- Recorded data -
╔══
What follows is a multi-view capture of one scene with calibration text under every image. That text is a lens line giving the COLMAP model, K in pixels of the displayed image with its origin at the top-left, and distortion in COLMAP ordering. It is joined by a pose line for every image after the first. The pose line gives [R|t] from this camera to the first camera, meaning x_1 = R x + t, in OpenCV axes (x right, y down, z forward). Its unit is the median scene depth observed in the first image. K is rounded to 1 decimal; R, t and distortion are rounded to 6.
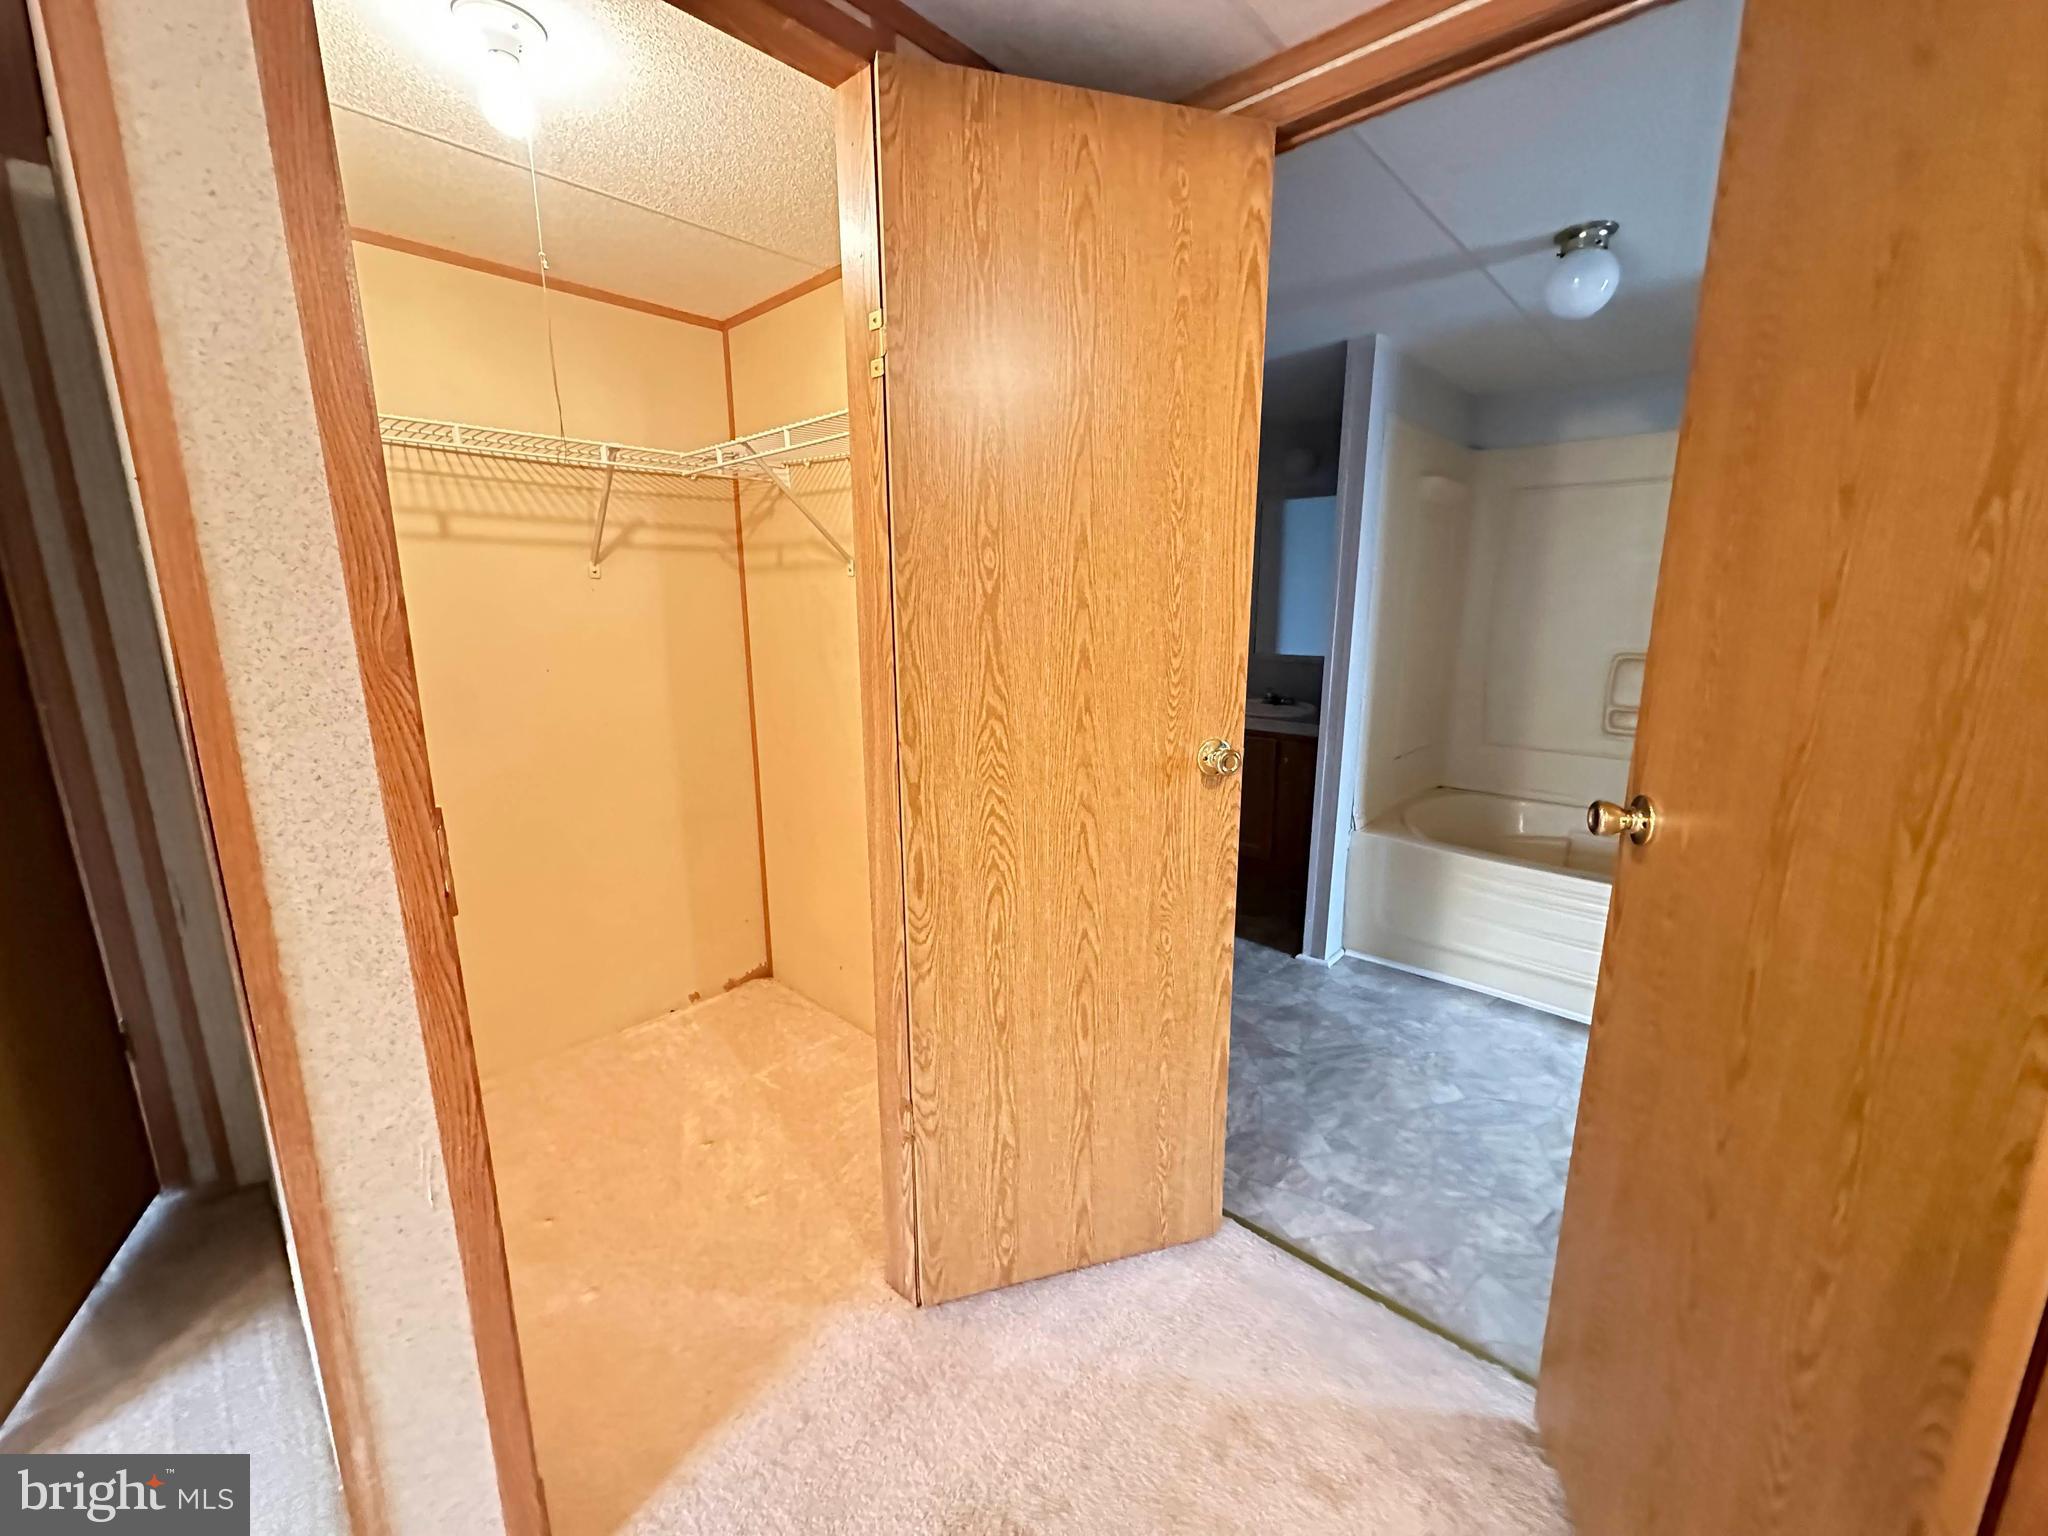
lens RADIAL K [[815.7, 0, 1024.0], [0, 815.7, 768.0], [0, 0, 1]] dist [0.001290, 0.000451]
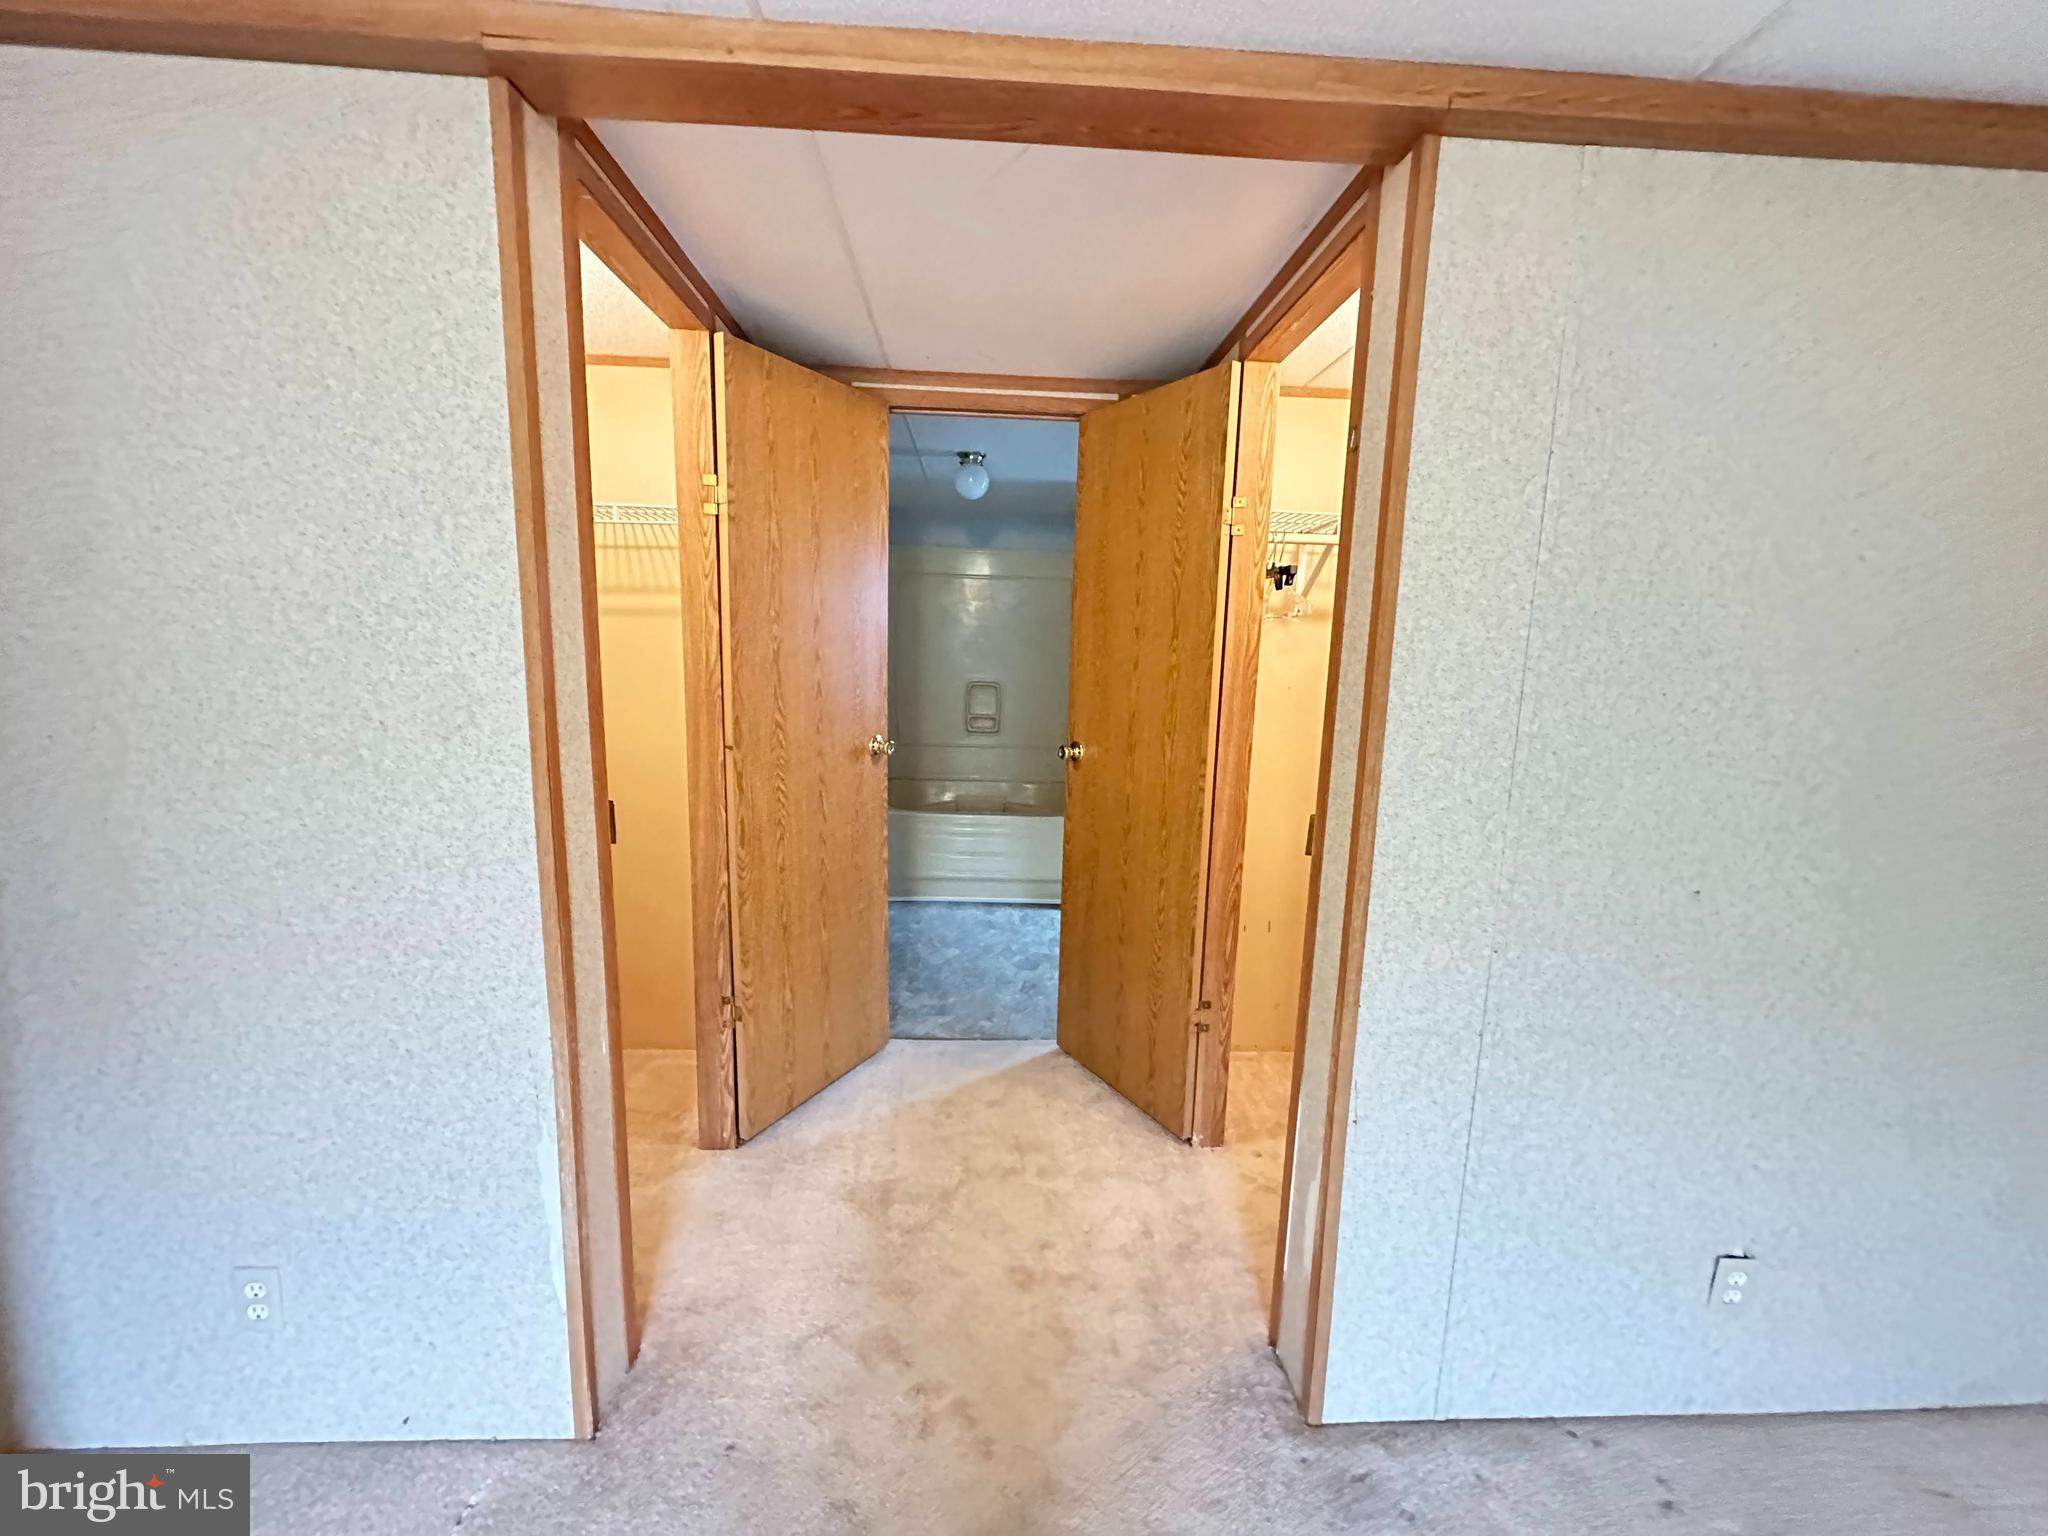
lens RADIAL K [[821.0, 0, 1024.0], [0, 821.0, 768.0], [0, 0, 1]] dist [-0.001750, -0.000032]
pose [[0.697796, -0.087943, 0.710877, -0.777492], [0.115051, 0.993310, 0.009949, 0.051610], [-0.706996, 0.074845, 0.703246, -0.424804]]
╚══
Transcribe all of the data above verbatim but omit every picture.

- Result of this task -
What follows is a multi-view capture of one scene with calibration text under every image. That text is a lens line giving the COLMAP model, K in pixels of the displayed image with its origin at the top-left, and distortion in COLMAP ordering. It is joined by a pose line for every image after the first. The pose line gives [R|t] from this camera to the first camera, meaning x_1 = R x + t, in OpenCV axes (x right, y down, z forward). Its unit is the median scene depth observed in the first image. K is rounded to 1 decimal; R, t and distortion are rounded to 6.
lens RADIAL K [[815.7, 0, 1024.0], [0, 815.7, 768.0], [0, 0, 1]] dist [0.001290, 0.000451]
lens RADIAL K [[821.0, 0, 1024.0], [0, 821.0, 768.0], [0, 0, 1]] dist [-0.001750, -0.000032]
pose [[0.697796, -0.087943, 0.710877, -0.777492], [0.115051, 0.993310, 0.009949, 0.051610], [-0.706996, 0.074845, 0.703246, -0.424804]]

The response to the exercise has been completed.